Exercise input Block Start

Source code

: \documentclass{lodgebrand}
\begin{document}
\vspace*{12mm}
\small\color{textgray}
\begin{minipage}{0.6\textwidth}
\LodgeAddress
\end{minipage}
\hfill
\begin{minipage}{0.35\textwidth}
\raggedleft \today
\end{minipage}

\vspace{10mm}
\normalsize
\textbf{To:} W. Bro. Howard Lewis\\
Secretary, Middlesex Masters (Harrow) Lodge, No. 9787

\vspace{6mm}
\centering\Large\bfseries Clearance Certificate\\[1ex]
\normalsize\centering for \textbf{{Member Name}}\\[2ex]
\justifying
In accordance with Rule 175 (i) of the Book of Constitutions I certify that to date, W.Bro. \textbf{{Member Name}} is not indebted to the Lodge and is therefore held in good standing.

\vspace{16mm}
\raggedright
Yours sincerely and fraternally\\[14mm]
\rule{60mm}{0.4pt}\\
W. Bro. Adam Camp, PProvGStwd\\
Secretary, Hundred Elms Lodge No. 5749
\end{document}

Exercise input Block End

▶ [Written task]:
The answer must consist of every line from the records above that holds "vspace".

▶ [Written solution]:
\vspace*{12mm}
\vspace{10mm}
\vspace{6mm}
\vspace{16mm}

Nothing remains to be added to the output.